### TUJUAN
Ganti "lahan" dengan "ladang" pada kutipan tentang ritual bertani, dari "Pada lance tersebutlah" sampai "merupakan sebuah hutan.", lalu tuliskan kembali bagian itu.

### KUTIPAN
>>
Biasanya, sebutir ayam mentah akan dipegang oleh tua teno sambil mengucapkan do’a dan harapan kepada Tuhan dan nenek moyang agar diberikan rejeki, dan dilakukan sebelum kayu teno ditancapkan.
Seterusnya, telur ayam ini akan disimpan di dalam lubang tempat kayu teno tersebut ditancapkan.
Setelah lubang ditutup dengan tanah, kemudian di sekeliling teno akan ditancapkan lance koe (kayu-kayu kecil).
Pada lance tersebutlah kemudian akan diikat tali (wase), dan jumlahnya tergantung pada jumlah panga dalam satu golo, kemudian di luar lance itu akan dibuatkan langang (garis jari-jari batas antara kebun).
Ritual Adat
Masyarakat Manggarai masih melakukan berbagai macam ritual adat dalam bertani.Ritual ini merupakan tanda penghargaan kepada para leluhur, dan ritual ini dilaksanakan dari mulai pembukaan lahan hingga musim panen tiba.
Untuk masyarakat Manggarai bertani dan ritual merupakan bagian yang sulit untuk dipisahkan dari kehidupan sehari-hari.
Lea lose merupkan istilah upacara saat membuka kebun di lahan yang masih baru, dan masyarakat Manggarai menganggap ritual ini snagatlah penting.
Tujuannya bukan hanya meminta berkat kepada nenek moyang, tapi juga agar dapat menghindarkan sial bagi lahan baru yang sebelumnya merupakan sebuah hutan.
Setelah itu, ritual selanjutnya adalah penebangan dan pembakaran pohon untuk dijadikan lahan pesawahan, dan kemudian dilaksanakan kembali ritual yang dinamakan ritual benco raci.
Benco raci merupakan upacara yang dilakukan sebelum menanam padi atau jagung pada lahan yang telah tersedia.
Ritual ini dilakukan sebagai bentuk permohonan berkat atas benis baru tersebut.
<<
### DATA TERSIMPAN
>>
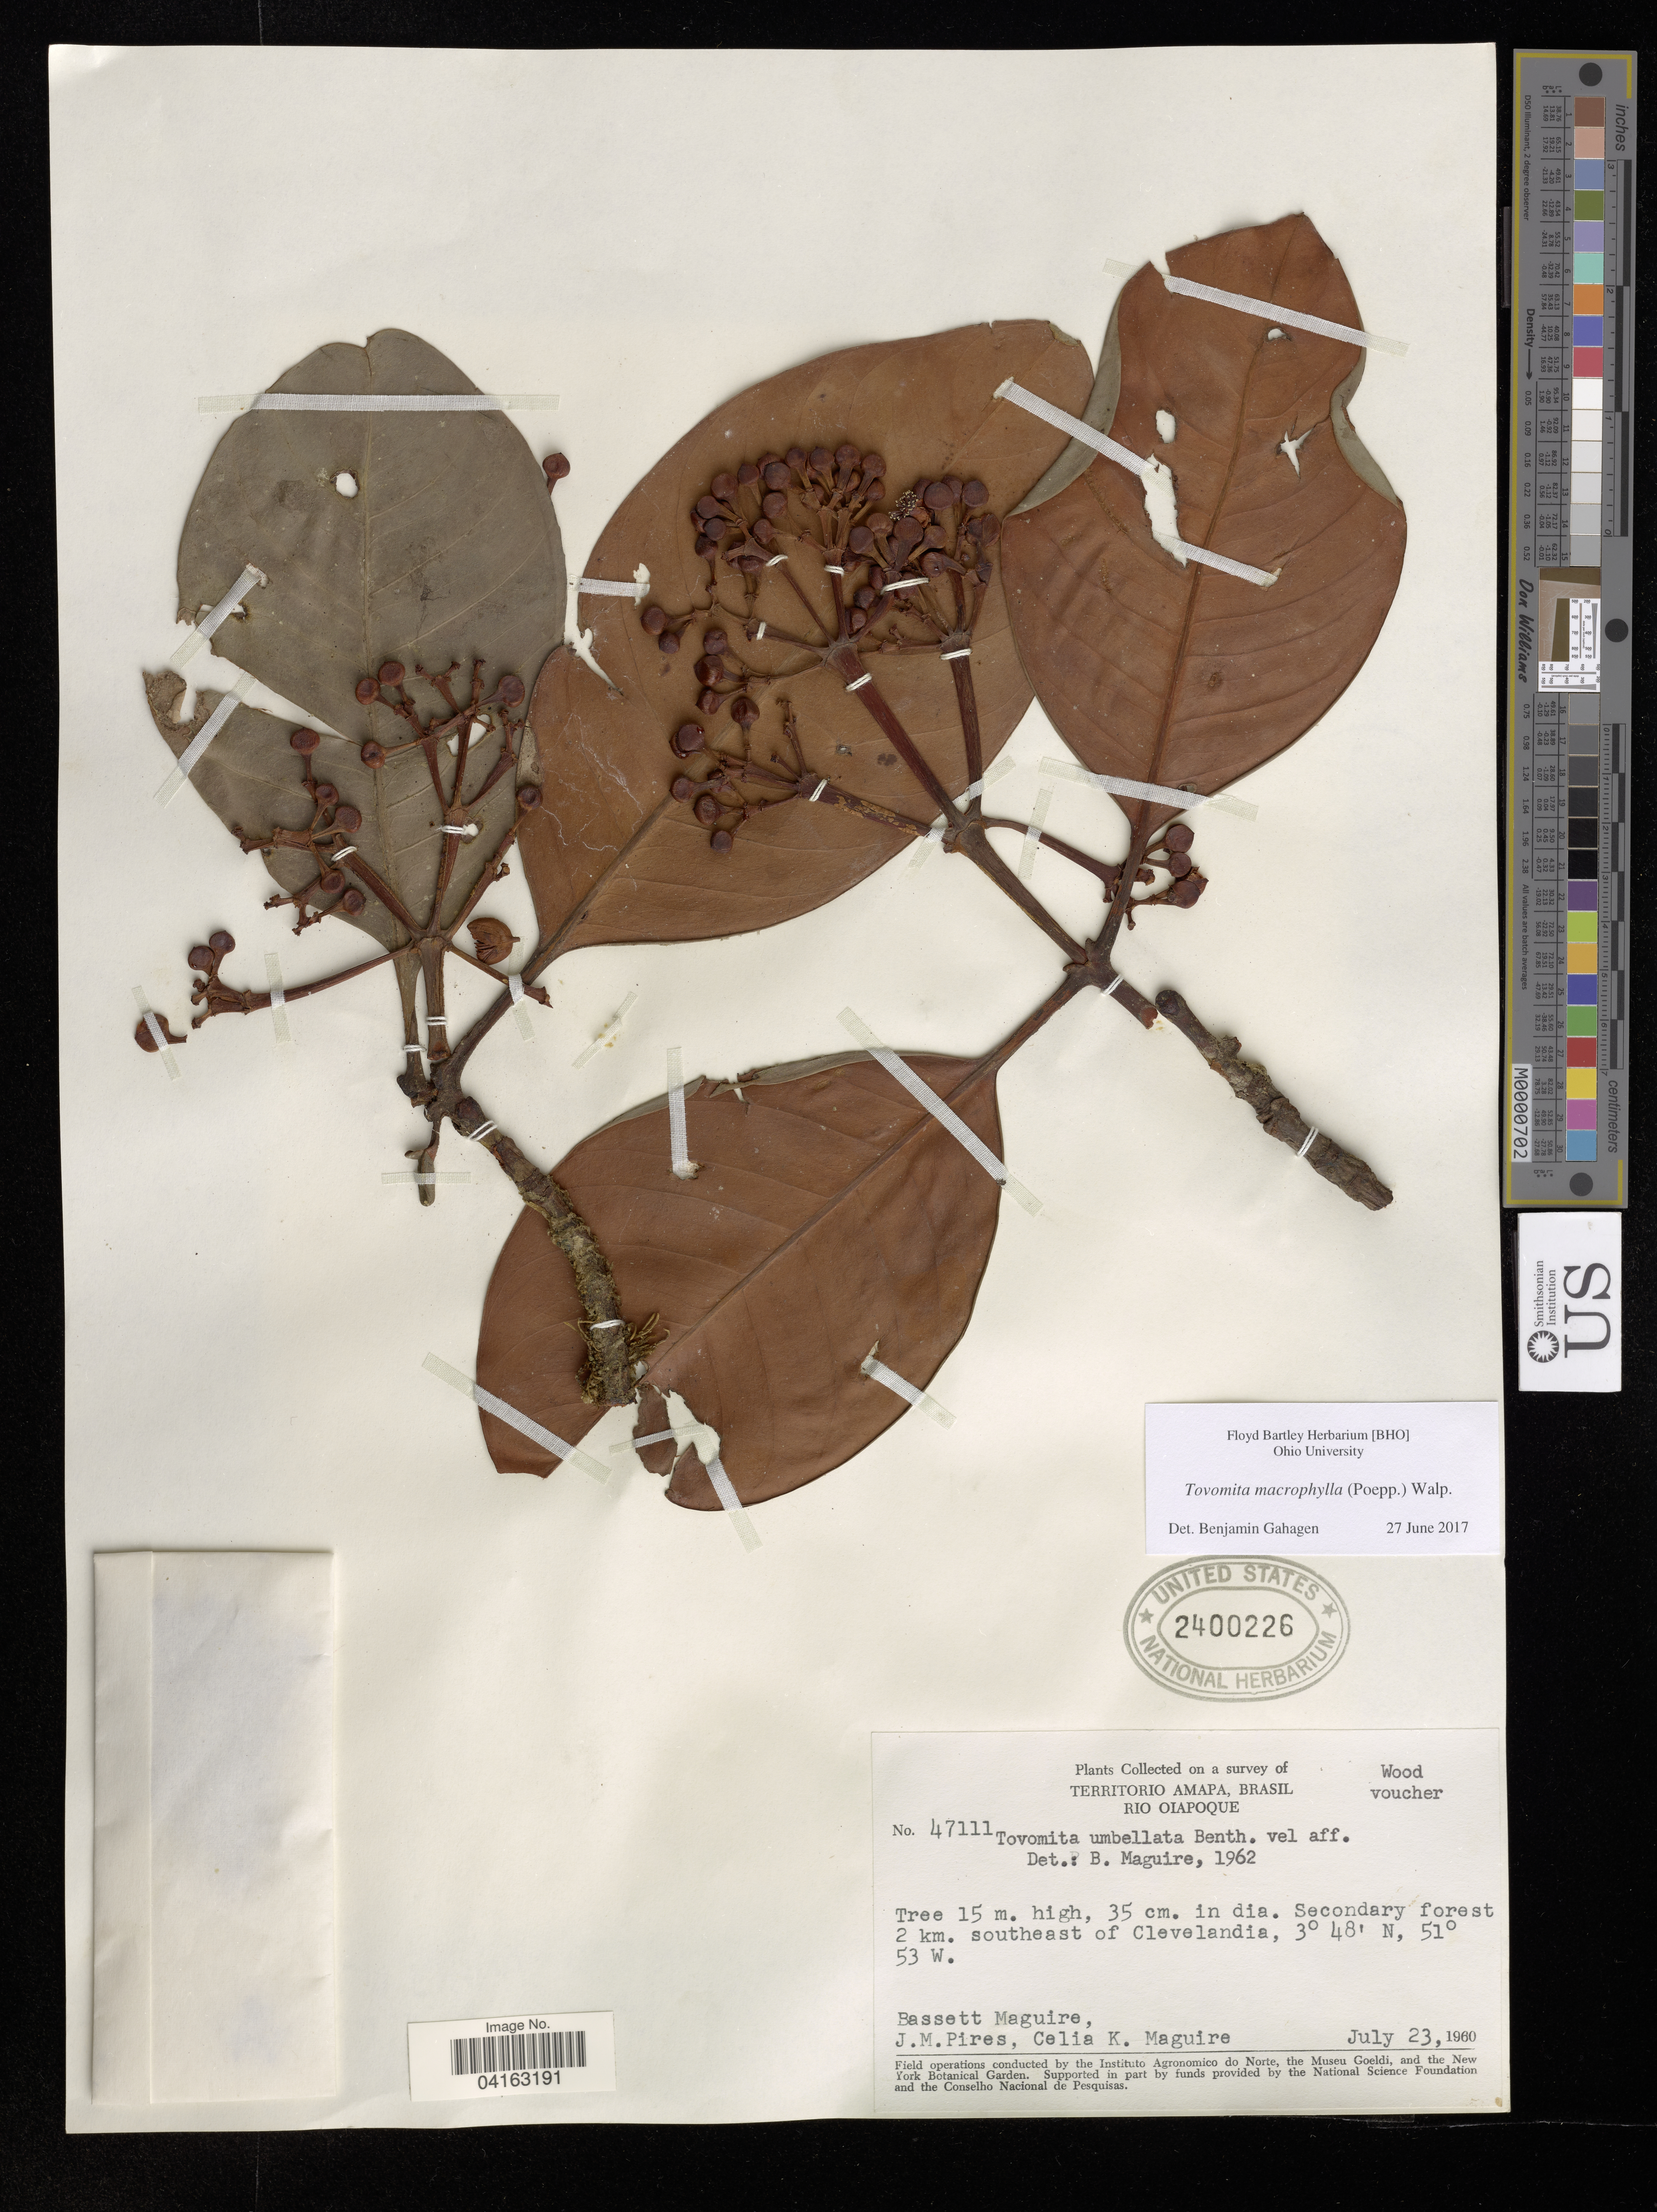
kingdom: Plantae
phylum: Tracheophyta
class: Magnoliopsida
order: Malpighiales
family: Clusiaceae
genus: Tovomita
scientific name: Tovomita macrophylla L.O. Williams, nom. illeg.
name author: L.O. Williams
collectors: B. Maguire, J. M. Pires & C. K. Maguire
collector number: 47111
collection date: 1960-07-23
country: Brazil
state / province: Amapá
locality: Territorio Amapa, Rio Oiapoque. Secondary forest 2 km. southeast of Clevelandia.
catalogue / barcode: US 2400226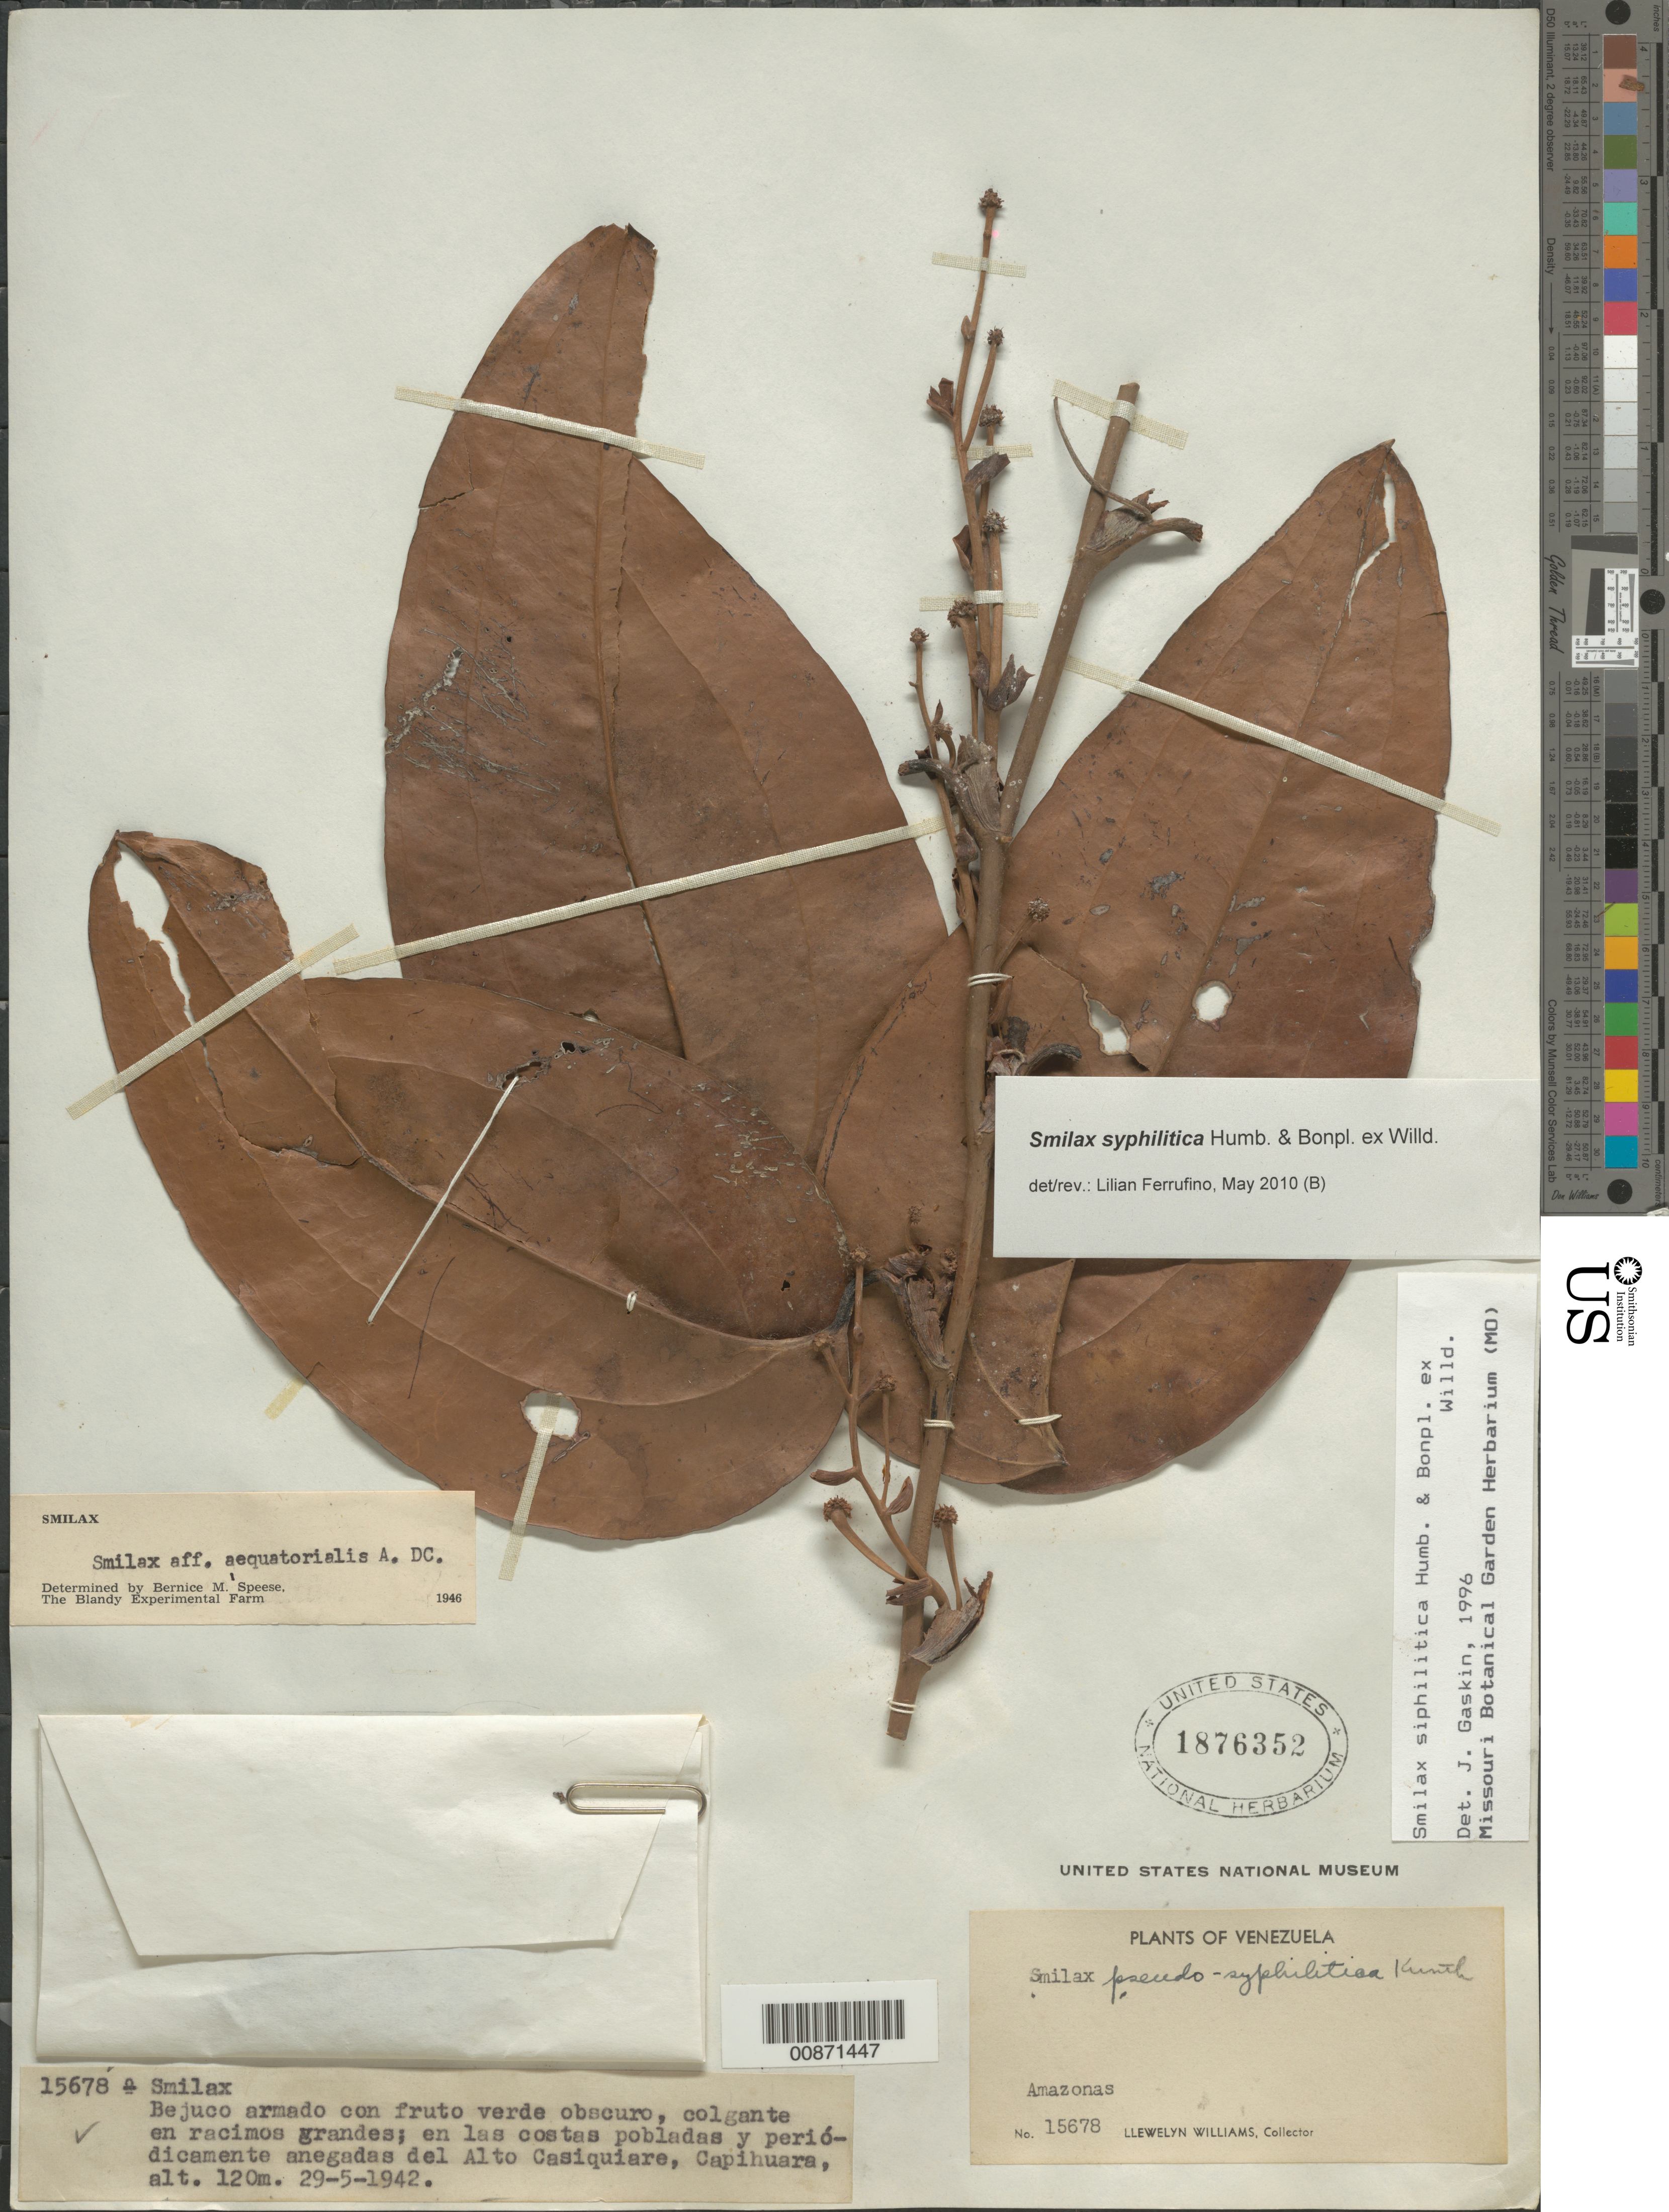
<<
### HASIL DIHARAPKAN
Pada lance tersebutlah kemudian akan diikat tali (wase), dan jumlahnya tergantung pada jumlah panga dalam satu golo, kemudian di luar lance itu akan dibuatkan langang (garis jari-jari batas antara kebun).
Ritual Adat
Masyarakat Manggarai masih melakukan berbagai macam ritual adat dalam bertani.Ritual ini merupakan tanda penghargaan kepada para leluhur, dan ritual ini dilaksanakan dari mulai pembukaan ladang hingga musim panen tiba.
Untuk masyarakat Manggarai bertani dan ritual merupakan bagian yang sulit untuk dipisahkan dari kehidupan sehari-hari.
Lea lose merupkan istilah upacara saat membuka kebun di ladang yang masih baru, dan masyarakat Manggarai menganggap ritual ini snagatlah penting.
Tujuannya bukan hanya meminta berkat kepada nenek moyang, tapi juga agar dapat menghindarkan sial bagi ladang baru yang sebelumnya merupakan sebuah hutan.